-- REQUIRED ACTION --
Count up the lines in the listing below that hold "године", and answer with the total alone.
---- SOURCE DATA
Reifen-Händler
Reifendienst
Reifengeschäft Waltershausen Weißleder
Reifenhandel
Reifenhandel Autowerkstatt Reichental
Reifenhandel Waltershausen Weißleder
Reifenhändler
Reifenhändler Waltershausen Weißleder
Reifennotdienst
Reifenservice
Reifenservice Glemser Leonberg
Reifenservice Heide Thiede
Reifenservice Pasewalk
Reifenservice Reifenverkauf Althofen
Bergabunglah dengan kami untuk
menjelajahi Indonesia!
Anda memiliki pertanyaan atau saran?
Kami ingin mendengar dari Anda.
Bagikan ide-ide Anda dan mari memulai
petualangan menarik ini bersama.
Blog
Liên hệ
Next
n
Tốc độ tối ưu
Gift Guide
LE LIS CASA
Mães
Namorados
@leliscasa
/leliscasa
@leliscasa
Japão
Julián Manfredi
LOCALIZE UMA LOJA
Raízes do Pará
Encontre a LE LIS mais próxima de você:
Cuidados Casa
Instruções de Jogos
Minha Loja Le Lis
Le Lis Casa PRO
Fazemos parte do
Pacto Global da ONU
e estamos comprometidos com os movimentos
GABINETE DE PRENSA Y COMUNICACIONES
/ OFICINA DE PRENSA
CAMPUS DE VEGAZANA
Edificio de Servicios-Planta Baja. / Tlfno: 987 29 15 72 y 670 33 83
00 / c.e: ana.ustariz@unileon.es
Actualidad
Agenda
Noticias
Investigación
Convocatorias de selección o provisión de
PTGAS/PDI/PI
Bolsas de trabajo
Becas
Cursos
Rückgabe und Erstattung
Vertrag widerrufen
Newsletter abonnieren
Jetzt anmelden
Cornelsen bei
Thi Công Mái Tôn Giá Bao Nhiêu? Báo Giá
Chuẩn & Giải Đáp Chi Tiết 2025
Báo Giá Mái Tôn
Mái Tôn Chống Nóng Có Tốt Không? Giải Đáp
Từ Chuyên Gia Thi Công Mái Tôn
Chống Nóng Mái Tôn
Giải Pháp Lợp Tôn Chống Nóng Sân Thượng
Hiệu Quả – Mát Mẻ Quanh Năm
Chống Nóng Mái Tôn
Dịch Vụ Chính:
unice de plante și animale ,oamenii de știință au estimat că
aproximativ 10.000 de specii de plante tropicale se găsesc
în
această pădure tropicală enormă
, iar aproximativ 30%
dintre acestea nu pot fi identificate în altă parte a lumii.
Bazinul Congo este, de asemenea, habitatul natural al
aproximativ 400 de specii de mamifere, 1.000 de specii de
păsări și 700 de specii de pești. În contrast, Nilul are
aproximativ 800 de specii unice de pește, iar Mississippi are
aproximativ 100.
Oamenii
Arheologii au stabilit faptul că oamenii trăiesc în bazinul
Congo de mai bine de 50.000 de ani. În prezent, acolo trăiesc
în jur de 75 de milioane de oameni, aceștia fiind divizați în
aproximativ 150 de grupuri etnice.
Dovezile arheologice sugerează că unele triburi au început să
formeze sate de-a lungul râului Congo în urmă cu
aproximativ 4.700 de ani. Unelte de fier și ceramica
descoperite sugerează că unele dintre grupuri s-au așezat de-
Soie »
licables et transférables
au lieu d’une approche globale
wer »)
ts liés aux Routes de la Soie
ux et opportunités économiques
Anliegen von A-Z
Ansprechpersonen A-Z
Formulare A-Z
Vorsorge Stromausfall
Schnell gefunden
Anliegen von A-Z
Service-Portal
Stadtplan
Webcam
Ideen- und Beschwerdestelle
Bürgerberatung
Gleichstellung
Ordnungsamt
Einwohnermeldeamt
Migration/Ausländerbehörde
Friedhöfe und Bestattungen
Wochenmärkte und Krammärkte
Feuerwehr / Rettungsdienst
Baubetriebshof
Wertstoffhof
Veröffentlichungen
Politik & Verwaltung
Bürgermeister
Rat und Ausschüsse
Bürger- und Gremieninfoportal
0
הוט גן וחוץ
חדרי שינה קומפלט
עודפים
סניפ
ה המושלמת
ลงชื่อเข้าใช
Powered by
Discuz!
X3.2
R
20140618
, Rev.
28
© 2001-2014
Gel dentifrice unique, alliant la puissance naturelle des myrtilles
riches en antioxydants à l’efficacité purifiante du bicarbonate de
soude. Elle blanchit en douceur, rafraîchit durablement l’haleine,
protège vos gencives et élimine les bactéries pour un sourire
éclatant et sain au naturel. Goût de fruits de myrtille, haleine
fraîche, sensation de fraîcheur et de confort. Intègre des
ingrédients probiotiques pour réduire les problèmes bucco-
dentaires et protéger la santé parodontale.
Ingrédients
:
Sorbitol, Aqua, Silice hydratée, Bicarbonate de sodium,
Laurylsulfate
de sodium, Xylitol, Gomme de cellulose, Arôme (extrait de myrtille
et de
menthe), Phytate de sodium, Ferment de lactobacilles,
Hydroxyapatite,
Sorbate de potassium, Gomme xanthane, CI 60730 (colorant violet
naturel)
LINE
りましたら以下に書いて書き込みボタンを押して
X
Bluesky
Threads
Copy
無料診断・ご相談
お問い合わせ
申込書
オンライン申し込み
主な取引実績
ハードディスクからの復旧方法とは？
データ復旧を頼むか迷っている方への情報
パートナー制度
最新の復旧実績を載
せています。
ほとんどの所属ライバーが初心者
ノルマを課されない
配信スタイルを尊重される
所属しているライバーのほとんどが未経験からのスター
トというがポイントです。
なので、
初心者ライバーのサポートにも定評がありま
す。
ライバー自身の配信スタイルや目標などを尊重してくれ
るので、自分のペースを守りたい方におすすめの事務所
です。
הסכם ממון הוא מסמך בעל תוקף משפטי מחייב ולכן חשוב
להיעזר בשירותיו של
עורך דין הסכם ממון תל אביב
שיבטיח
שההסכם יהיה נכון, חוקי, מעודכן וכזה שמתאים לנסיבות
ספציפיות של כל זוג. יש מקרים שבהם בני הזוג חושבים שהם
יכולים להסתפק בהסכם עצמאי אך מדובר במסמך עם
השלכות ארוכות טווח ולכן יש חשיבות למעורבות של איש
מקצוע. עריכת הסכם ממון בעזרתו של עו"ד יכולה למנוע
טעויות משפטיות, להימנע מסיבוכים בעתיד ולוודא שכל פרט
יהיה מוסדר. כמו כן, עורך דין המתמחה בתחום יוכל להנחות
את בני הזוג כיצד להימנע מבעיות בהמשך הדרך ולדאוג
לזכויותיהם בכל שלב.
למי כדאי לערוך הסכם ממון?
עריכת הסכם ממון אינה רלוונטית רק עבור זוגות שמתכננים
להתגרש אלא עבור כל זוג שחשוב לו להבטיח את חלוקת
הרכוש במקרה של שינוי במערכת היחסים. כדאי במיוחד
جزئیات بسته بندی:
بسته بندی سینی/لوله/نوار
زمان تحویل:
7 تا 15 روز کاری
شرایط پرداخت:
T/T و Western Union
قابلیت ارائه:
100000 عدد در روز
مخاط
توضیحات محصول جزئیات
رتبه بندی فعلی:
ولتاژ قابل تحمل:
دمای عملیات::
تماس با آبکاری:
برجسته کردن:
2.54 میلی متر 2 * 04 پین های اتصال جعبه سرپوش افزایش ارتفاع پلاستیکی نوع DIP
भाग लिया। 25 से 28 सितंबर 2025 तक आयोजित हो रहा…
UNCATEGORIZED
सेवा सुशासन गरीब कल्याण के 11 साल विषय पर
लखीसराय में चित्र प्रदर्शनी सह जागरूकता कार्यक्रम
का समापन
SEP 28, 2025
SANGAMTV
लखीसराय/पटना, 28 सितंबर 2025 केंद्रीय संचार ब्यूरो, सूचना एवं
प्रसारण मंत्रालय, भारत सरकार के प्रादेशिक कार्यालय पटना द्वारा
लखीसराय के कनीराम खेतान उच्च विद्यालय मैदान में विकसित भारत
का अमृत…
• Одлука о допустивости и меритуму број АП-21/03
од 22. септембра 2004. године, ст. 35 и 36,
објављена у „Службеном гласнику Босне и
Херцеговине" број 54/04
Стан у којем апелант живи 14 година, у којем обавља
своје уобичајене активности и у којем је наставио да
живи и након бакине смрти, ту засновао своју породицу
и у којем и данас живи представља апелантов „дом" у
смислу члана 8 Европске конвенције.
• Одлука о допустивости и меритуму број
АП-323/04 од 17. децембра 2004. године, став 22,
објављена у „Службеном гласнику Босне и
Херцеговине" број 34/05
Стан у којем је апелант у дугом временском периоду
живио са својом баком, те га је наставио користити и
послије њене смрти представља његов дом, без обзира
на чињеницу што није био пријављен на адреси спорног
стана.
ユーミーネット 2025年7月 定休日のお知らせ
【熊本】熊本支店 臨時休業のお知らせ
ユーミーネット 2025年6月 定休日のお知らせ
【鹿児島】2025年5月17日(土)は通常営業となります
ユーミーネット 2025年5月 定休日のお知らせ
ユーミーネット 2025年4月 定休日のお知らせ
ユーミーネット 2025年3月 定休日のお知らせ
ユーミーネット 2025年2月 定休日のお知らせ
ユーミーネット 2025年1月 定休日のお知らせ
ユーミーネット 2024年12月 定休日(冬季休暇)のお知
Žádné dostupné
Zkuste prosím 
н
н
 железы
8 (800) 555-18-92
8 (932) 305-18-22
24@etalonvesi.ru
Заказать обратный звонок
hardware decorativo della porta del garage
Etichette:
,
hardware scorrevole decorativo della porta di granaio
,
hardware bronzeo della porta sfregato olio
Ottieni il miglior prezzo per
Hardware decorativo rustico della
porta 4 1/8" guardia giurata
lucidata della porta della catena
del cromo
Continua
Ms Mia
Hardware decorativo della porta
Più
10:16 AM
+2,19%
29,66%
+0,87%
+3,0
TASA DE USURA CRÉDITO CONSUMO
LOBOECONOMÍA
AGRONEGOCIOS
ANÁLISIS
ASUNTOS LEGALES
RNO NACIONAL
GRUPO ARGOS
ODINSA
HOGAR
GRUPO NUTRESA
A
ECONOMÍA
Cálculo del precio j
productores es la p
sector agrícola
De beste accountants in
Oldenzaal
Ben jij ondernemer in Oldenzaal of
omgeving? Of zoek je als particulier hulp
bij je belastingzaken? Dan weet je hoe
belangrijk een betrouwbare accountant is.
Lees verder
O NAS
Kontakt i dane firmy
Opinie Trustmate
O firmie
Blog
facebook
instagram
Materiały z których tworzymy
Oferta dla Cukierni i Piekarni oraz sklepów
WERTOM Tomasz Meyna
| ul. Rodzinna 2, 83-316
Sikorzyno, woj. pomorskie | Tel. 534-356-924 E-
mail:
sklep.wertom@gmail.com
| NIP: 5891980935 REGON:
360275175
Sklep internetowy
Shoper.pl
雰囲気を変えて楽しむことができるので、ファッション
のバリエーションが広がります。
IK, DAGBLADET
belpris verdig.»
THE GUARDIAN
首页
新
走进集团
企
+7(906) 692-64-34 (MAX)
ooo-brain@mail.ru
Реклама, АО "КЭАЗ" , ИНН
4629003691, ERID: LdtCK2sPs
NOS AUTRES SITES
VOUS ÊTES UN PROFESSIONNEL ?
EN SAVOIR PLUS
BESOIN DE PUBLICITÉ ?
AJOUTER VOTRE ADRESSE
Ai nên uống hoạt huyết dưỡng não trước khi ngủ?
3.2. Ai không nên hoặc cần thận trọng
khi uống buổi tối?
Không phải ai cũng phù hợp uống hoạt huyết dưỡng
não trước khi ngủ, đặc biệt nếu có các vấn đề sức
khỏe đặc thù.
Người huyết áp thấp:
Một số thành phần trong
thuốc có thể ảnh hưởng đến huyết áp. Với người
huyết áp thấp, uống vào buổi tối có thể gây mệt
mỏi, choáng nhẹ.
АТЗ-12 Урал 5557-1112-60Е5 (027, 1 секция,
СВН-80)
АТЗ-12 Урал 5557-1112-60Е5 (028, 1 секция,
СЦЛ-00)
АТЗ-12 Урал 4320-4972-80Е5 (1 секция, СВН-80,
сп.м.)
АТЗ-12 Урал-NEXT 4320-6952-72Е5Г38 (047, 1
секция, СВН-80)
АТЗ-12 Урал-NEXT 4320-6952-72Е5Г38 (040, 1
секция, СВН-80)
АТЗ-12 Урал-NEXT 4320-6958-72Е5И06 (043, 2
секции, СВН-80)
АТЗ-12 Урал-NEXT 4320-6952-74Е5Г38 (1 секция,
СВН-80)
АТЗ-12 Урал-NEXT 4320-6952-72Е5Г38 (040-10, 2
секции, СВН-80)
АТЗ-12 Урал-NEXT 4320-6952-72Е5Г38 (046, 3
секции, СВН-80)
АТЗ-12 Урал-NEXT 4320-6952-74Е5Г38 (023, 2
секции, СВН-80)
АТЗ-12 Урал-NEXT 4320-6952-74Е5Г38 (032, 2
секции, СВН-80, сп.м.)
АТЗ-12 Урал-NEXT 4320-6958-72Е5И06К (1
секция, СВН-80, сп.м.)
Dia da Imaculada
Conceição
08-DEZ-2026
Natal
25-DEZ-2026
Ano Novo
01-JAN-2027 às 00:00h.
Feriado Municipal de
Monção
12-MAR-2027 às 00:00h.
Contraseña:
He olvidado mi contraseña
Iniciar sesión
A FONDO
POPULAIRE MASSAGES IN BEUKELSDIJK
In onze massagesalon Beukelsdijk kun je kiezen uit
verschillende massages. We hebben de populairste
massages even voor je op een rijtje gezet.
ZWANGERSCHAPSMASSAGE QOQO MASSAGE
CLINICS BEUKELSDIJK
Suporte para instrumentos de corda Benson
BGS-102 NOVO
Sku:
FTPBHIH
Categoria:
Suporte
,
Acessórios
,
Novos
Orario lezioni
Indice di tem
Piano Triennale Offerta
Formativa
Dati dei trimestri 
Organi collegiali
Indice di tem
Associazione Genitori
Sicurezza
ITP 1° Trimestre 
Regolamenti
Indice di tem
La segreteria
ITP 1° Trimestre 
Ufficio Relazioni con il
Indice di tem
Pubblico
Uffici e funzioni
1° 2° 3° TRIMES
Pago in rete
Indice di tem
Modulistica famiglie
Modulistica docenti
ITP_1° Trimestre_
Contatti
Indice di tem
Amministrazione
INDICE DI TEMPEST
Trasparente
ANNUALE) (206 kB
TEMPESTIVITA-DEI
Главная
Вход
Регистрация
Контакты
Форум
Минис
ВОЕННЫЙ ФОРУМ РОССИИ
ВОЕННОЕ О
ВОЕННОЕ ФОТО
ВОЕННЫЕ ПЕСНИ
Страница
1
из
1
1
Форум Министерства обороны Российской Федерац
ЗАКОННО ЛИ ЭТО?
--------
-- COMPLETED TASK --
2